PROVIDED DATA =>
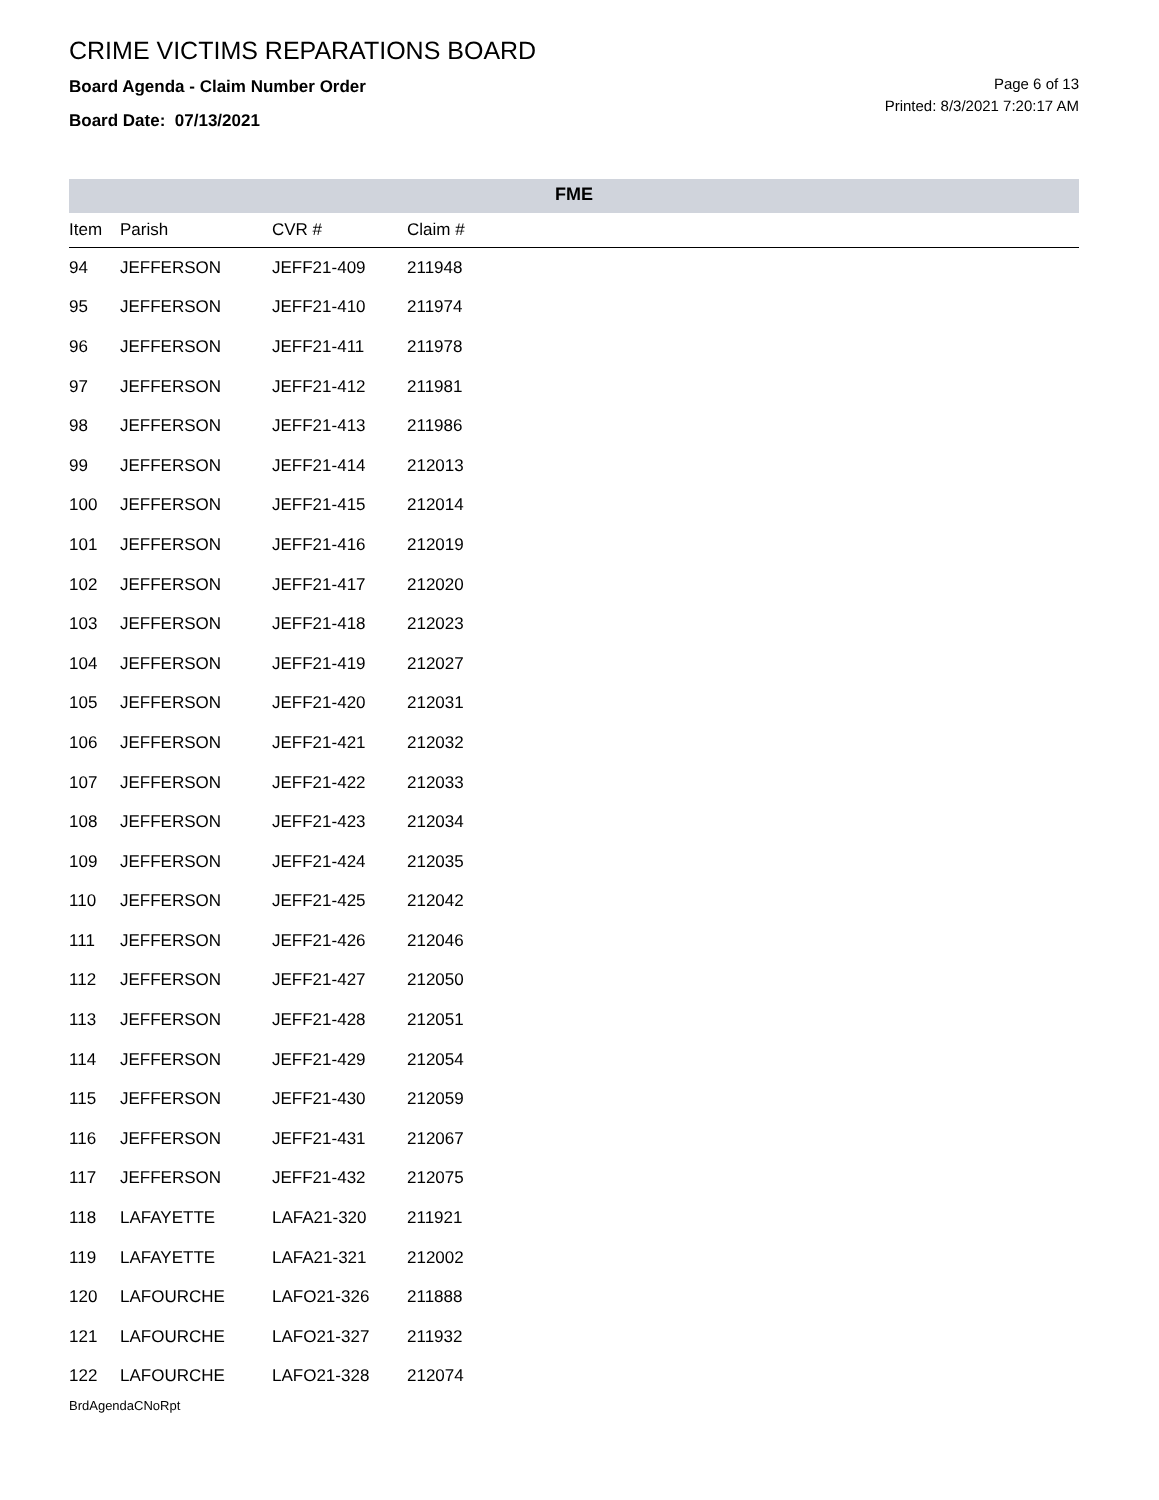CRIME VICTIMS REPARATIONS BOARD
Board Agenda - Claim Number Order
Board Date: 07/13/2021
Page 6 of 13
Printed: 8/3/2021 7:20:17 AM
FME
| Item | Parish | CVR # | Claim # |
| --- | --- | --- | --- |
| 94 | JEFFERSON | JEFF21-409 | 211948 |
| 95 | JEFFERSON | JEFF21-410 | 211974 |
| 96 | JEFFERSON | JEFF21-411 | 211978 |
| 97 | JEFFERSON | JEFF21-412 | 211981 |
| 98 | JEFFERSON | JEFF21-413 | 211986 |
| 99 | JEFFERSON | JEFF21-414 | 212013 |
| 100 | JEFFERSON | JEFF21-415 | 212014 |
| 101 | JEFFERSON | JEFF21-416 | 212019 |
| 102 | JEFFERSON | JEFF21-417 | 212020 |
| 103 | JEFFERSON | JEFF21-418 | 212023 |
| 104 | JEFFERSON | JEFF21-419 | 212027 |
| 105 | JEFFERSON | JEFF21-420 | 212031 |
| 106 | JEFFERSON | JEFF21-421 | 212032 |
| 107 | JEFFERSON | JEFF21-422 | 212033 |
| 108 | JEFFERSON | JEFF21-423 | 212034 |
| 109 | JEFFERSON | JEFF21-424 | 212035 |
| 110 | JEFFERSON | JEFF21-425 | 212042 |
| 111 | JEFFERSON | JEFF21-426 | 212046 |
| 112 | JEFFERSON | JEFF21-427 | 212050 |
| 113 | JEFFERSON | JEFF21-428 | 212051 |
| 114 | JEFFERSON | JEFF21-429 | 212054 |
| 115 | JEFFERSON | JEFF21-430 | 212059 |
| 116 | JEFFERSON | JEFF21-431 | 212067 |
| 117 | JEFFERSON | JEFF21-432 | 212075 |
| 118 | LAFAYETTE | LAFA21-320 | 211921 |
| 119 | LAFAYETTE | LAFA21-321 | 212002 |
| 120 | LAFOURCHE | LAFO21-326 | 211888 |
| 121 | LAFOURCHE | LAFO21-327 | 211932 |
| 122 | LAFOURCHE | LAFO21-328 | 212074 |
BrdAgendaCNoRpt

REQUIRED WORK =>
Above are the records; repeat their lines from the first through the line containing "JEFF21-423 | 212034 |", and leave out each picture.

ANSWER SECTION =>
CRIME VICTIMS REPARATIONS BOARD
Board Agenda - Claim Number Order
Board Date: 07/13/2021
Page 6 of 13
Printed: 8/3/2021 7:20:17 AM
FME
| Item | Parish | CVR # | Claim # |
| --- | --- | --- | --- |
| 94 | JEFFERSON | JEFF21-409 | 211948 |
| 95 | JEFFERSON | JEFF21-410 | 211974 |
| 96 | JEFFERSON | JEFF21-411 | 211978 |
| 97 | JEFFERSON | JEFF21-412 | 211981 |
| 98 | JEFFERSON | JEFF21-413 | 211986 |
| 99 | JEFFERSON | JEFF21-414 | 212013 |
| 100 | JEFFERSON | JEFF21-415 | 212014 |
| 101 | JEFFERSON | JEFF21-416 | 212019 |
| 102 | JEFFERSON | JEFF21-417 | 212020 |
| 103 | JEFFERSON | JEFF21-418 | 212023 |
| 104 | JEFFERSON | JEFF21-419 | 212027 |
| 105 | JEFFERSON | JEFF21-420 | 212031 |
| 106 | JEFFERSON | JEFF21-421 | 212032 |
| 107 | JEFFERSON | JEFF21-422 | 212033 |
| 108 | JEFFERSON | JEFF21-423 | 212034 |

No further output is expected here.